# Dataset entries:
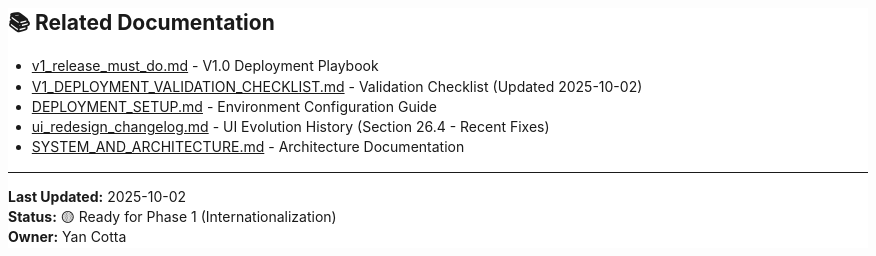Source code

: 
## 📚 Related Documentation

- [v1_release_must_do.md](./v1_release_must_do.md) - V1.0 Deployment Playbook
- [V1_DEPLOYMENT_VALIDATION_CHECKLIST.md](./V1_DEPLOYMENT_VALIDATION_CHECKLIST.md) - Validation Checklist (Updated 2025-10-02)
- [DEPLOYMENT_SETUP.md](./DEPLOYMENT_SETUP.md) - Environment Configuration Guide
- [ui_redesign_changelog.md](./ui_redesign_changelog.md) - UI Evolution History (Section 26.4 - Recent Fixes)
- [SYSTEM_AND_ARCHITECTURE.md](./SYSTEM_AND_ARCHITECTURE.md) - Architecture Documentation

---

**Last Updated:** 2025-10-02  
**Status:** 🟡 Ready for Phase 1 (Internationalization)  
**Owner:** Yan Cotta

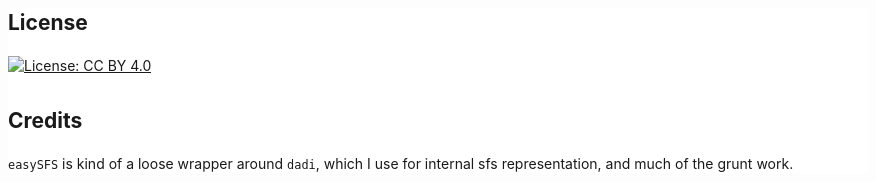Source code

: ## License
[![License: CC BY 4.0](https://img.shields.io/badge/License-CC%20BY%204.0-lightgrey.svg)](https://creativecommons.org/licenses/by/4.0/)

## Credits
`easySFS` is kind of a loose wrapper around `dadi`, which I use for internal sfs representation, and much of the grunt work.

# About this task:
In the records, find every line that has the string "Documentation" and copy it.

# Solved exercise:
## 📚 Related Documentation
- [SYSTEM_AND_ARCHITECTURE.md](./SYSTEM_AND_ARCHITECTURE.md) - Architecture Documentation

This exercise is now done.